Rendus publics hier, jeudi, par le ministre de l’Education, les derniers arbitrages sur la réforme du lycée ont suscité des réactions syndicales contrastées. Première organisation chez les enseignants du secondaire, le Snes-FSU, a ainsi appelé jeudi les personnels de l’éducation à « refuser » le projet, qui « ne saurait répondre aux difficultés des élèves ».

Dans un communique co-signé avec le Snep-FSU, le syndicat des professeurs de sport, le Snes critique en particulier « l’autonomie » accordée aux lycées et accuse Luc Chatel de laisser « la gestion de plus du tiers des horaires aux établissements ». Il dénonce également la « réduction des horaires disciplinaires ». Les deux syndicats appellent donc à la mobilisation contre la politique éducative du gouvernement, à l’occasion de la journée d’action prévue mardi prochain.

L’UNL, première organisation lycéenne, appelle le même jour « à des réunions d’information et de débats sur la réforme du lycée ». Elle encourage « les lycéens qui le veulent à rejoindre les manifestations », mais pour protester contre les suppressions de postes.
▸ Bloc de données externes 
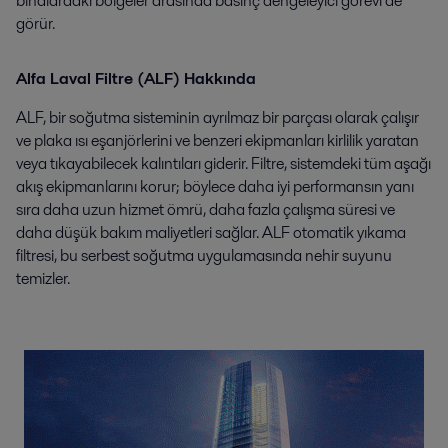
binalardaki bölgeler arasında basınç dengeleyici görevi de
görür.
Alfa Laval Filtre (ALF) Hakkında
ALF, bir soğutma sisteminin ayrılmaz bir parçası olarak çalışır
ve plaka ısı eşanjörlerini ve benzeri ekipmanları kirlilik yaratan
veya tıkayabilecek kalıntıları giderir. Filtre, sistemdeki tüm aşağı
akış ekipmanlarını korur; böylece daha iyi performansın yanı
sıra daha uzun hizmet ömrü, daha fazla çalışma süresi ve
daha düşük bakım maliyetleri sağlar. ALF otomatik yıkama
filtresi, bu serbest soğutma uygulamasında nehir suyunu
temizler.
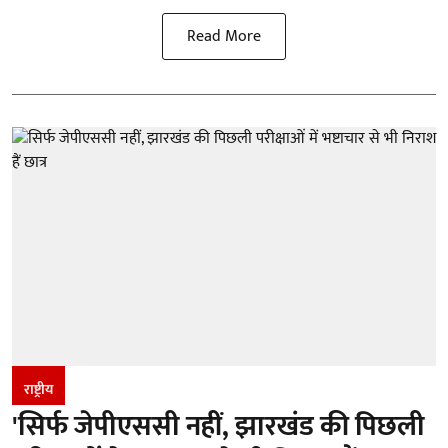
Read More
राष्ट्रीय
'सिर्फ जेपीएससी नहीं, झारखंड की पिछली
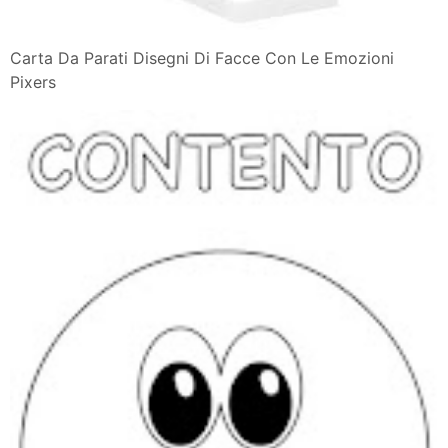
Carta Da Parati Disegni Di Facce Con Le Emozioni
Pixers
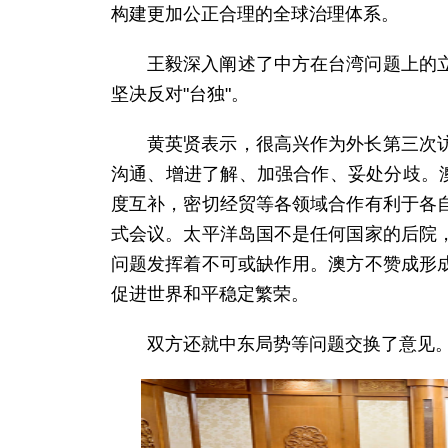
构建更加公正合理的全球治理体系。
王毅深入阐述了中方在台湾问题上的
坚决反对"台独"。
黄英贤表示，很高兴作为外长第三次
沟通、增进了解、加强合作、妥处分歧。
度互补，密切经贸等各领域合作有利于各
式会议。太平洋岛国不是任何国家的后院
问题发挥着不可或缺作用。澳方不赞成形
促进世界和平稳定繁荣。
双方还就中东局势等问题交换了意见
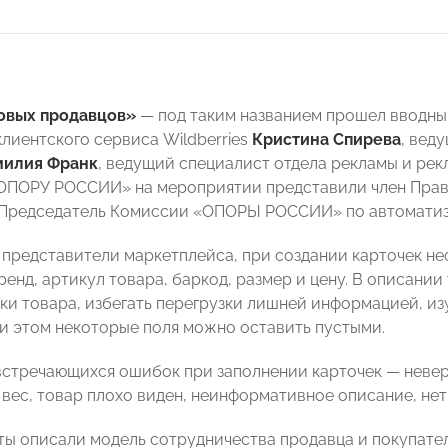
овых продавцов»
—
под таким названием прошел вводны
лиентского сервиса Wildberries
Кристина Спирева
, вед
милия Франк
, ведущий специалист отдела рекламы и рек
«ОПОРУ РОССИИ» на мероприятии представили член Пр
 Председатель Комиссии «ОПОРЫ РОССИИ» по автоматиз
 представители маркетплейса, при создании карточек н
ренд, артикул товара, баркод, размер и цену. В описани
ки товара, избегать перегрузки лишней информацией, и
ри этом некоторые поля можно оставить пустыми.
встречающихся ошибок при заполнении карточек — невер
 вес, товар плохо виден, неинформативное описание, не
ты описали модель сотрудничества продавца и покупателя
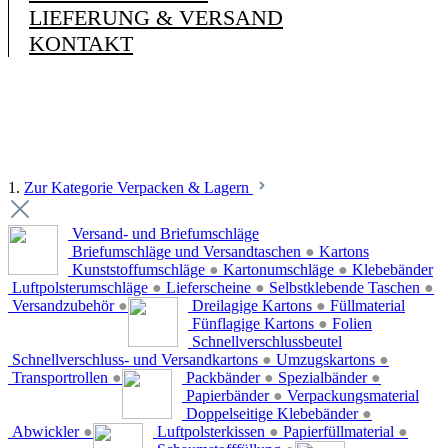
LIEFERUNG & VERSAND
KONTAKT
1.
Zur Kategorie Verpacken & Lagern
Versand- und Briefumschläge
Briefumschläge und Versandtaschen
●
Kartons
Kunststoffumschläge
●
Kartonumschläge
●
Klebebänder
Luftpolsterumschläge
●
Lieferscheine
●
Selbstklebende Taschen
●
Versandzubehör
●
Dreilagige Kartons
●
Füllmaterial
Fünflagige Kartons
●
Folien
Schnellverschlussbeutel
Schnellverschluss- und Versandkartons
●
Umzugskartons
●
Transportrollen
●
Packbänder
●
Spezialbänder
●
Papierbänder
●
Verpackungsmaterial
Doppelseitige Klebebänder
●
Abwickler
●
Luftpolsterkissen
●
Papierfüllmaterial
●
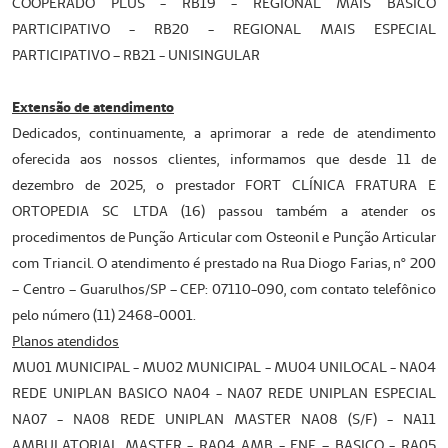
COOPERADO PLUS - RB19 - REGIONAL MAIS BASICO
PARTICIPATIVO - RB20 - REGIONAL MAIS ESPECIAL
PARTICIPATIVO – RB21 - UNISINGULAR
Extensão de atendimento
Dedicados, continuamente, a aprimorar a rede de atendimento
oferecida aos nossos clientes, informamos que desde 11 de
dezembro de 2025, o prestador FORT CLÍNICA FRATURA E
ORTOPEDIA SC LTDA (16) passou também a atender os
procedimentos de Punção Articular com Osteonil e Punção Articular
com Triancil. O atendimento é prestado na Rua Diogo Farias, nº 200
– Centro – Guarulhos/SP – CEP: 07110-090, com contato telefônico
pelo número (11) 2468-0001.
Planos atendidos
MU01 MUNICIPAL - MU02 MUNICIPAL - MU04 UNILOCAL - NA04
REDE UNIPLAN BASICO NA04 - NA07 REDE UNIPLAN ESPECIAL
NA07 - NA08 REDE UNIPLAN MASTER NA08 (S/F) - NA11
AMBULATORIAL MASTER - RA04 AMB - ENF – BASICO - RA05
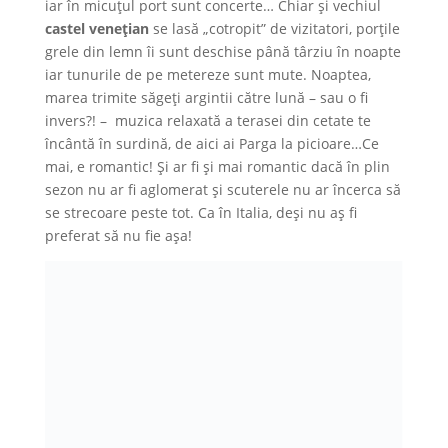
iar în micuțul port sunt concerte… Chiar și vechiul
castel venețian
se lasă „cotropit” de vizitatori, porțile
grele din lemn îi sunt deschise până târziu în noapte
iar tunurile de pe metereze sunt mute. Noaptea,
marea trimite săgeți argintii către lună – sau o fi
invers?! – muzica relaxată a terasei din cetate te
încântă în surdină, de aici ai Parga la picioare…Ce
mai, e romantic! Și ar fi și mai romantic dacă în plin
sezon nu ar fi aglomerat și scuterele nu ar încerca să
se strecoare peste tot. Ca în Italia, deși nu aș fi
preferat să nu fie așa!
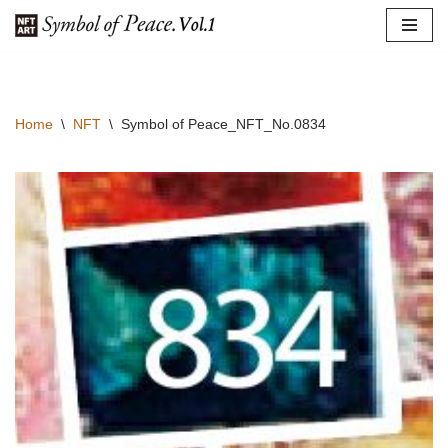
コ
ン
テ
Home
\
NFT
\
Symbol of Peace_NFT_No.0834
ン
ツ
へ
ス
キ
ッ
プ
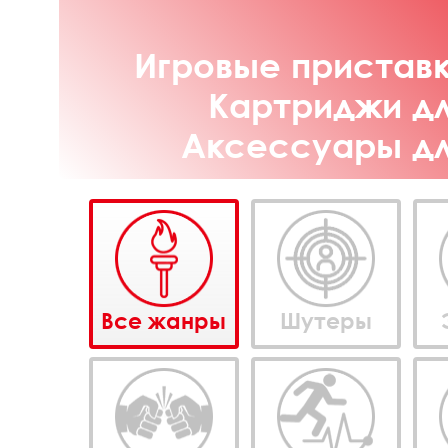
Игровые приставк
Картриджи дл
Аксессуары для
Все жанры
Шутеры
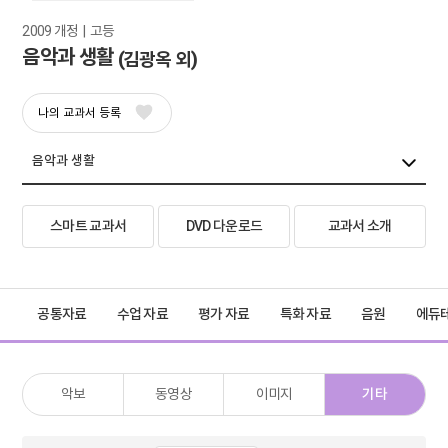
2009 개정  |  고등
음악과 생활
(김광옥 외)
나의 교과서 등록
스마트 교과서
DVD 다운로드
교과서 소개
공통자료
수업 자료
평가 자료
특화 자료
음원
에듀
악보
동영상
이미지
기타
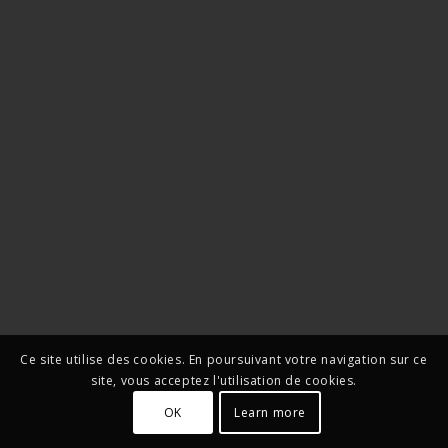
Ce site utilise des cookies. En poursuivant votre navigation sur ce
site, vous acceptez l'utilisation de cookies.
OK
Learn more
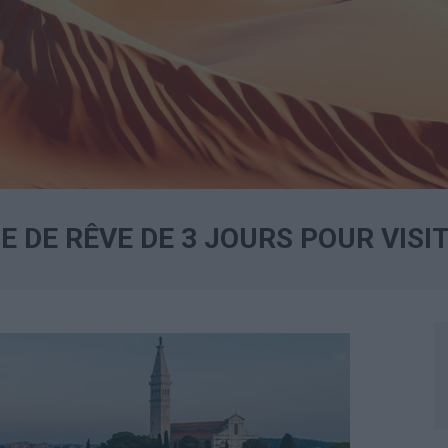
DE RÊVE DE 3 JOURS POUR VISIT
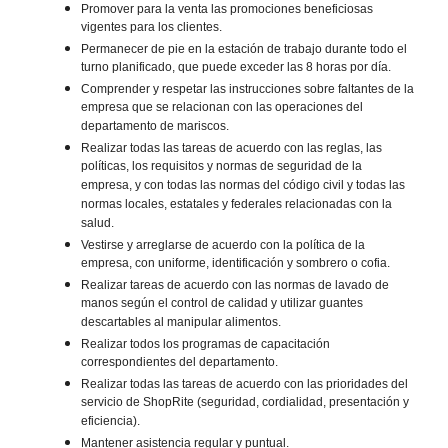
Promover para la venta las promociones beneficiosas
vigentes para los clientes.
Permanecer de pie en la estación de trabajo durante todo el
turno planificado, que puede exceder las 8 horas por día.
Comprender y respetar las instrucciones sobre faltantes de la
empresa que se relacionan con las operaciones del
departamento de mariscos.
Realizar todas las tareas de acuerdo con las reglas, las
políticas, los requisitos y normas de seguridad de la
empresa, y con todas las normas del código civil y todas las
normas locales, estatales y federales relacionadas con la
salud.
Vestirse y arreglarse de acuerdo con la política de la
empresa, con uniforme, identificación y sombrero o cofia.
Realizar tareas de acuerdo con las normas de lavado de
manos según el control de calidad y utilizar guantes
descartables al manipular alimentos.
Realizar todos los programas de capacitación
correspondientes del departamento.
Realizar todas las tareas de acuerdo con las prioridades del
servicio de ShopRite (seguridad, cordialidad, presentación y
eficiencia).
Mantener asistencia regular y puntual.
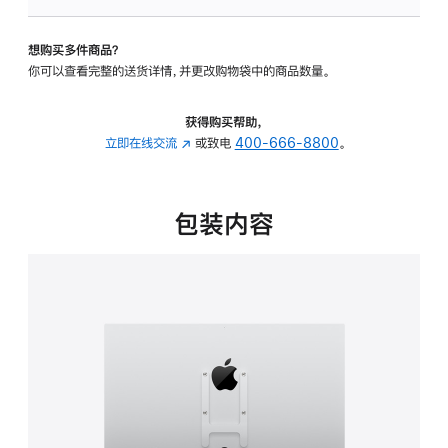
板
-
想购买多件商品？
VESA
你可以查看完整的送货详情，并更改购物袋中的商品数量。
支
架
转
获得购买帮助，
换
立即在线交流
(在
或致电
400-666-8800
。
器
新
的
窗
分
口
包装内容
期
中
付
打
款
开)
选
项)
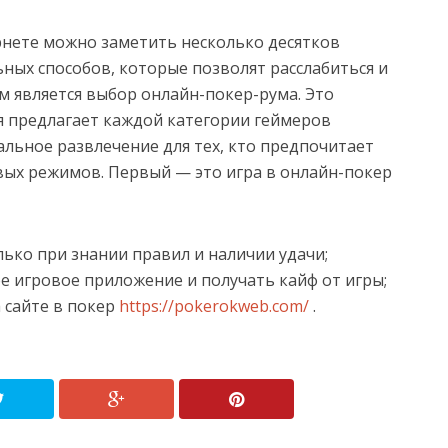
рнете можно заметить несколько десятков
ных способов, которые позволят расслабиться и
м является выбор онлайн-покер-рума. Это
я предлагает каждой категории геймеров
альное развлечение для тех, кто предпочитает
вых режимов. Первый — это игра в онлайн-покер
ько при знании правил и наличии удачи;
е игровое приложение и получать кайф от игры;
 сайте в покер
https://pokerokweb.com/
.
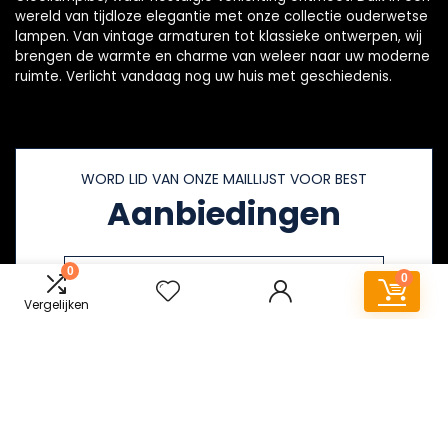
wereld van tijdloze elegantie met onze collectie ouderwetse
lampen. Van vintage armaturen tot klassieke ontwerpen, wij
brengen de warmte en charme van weleer naar uw moderne
ruimte. Verlicht vandaag nog uw huis met geschiedenis.
WORD LID VAN ONZE MAILLIJST VOOR BEST
Aanbiedingen
0
0
Vergelijken
Snelle links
Enfin, le SE-Unsa estime dans un communiqué que « [l’]on avance ». Le troisième syndicat du secondaire se félicite notamment « de voir affirmée l’importance de l’exploration en seconde, de la formation commune en première, de la préparation aux études supérieures en terminale ». Il se déclare également satisfait de l’accompagnement personnalisé et « de voir tenus les engagements du ministre de maintenir dans les grilles les volumes horaires actuels ».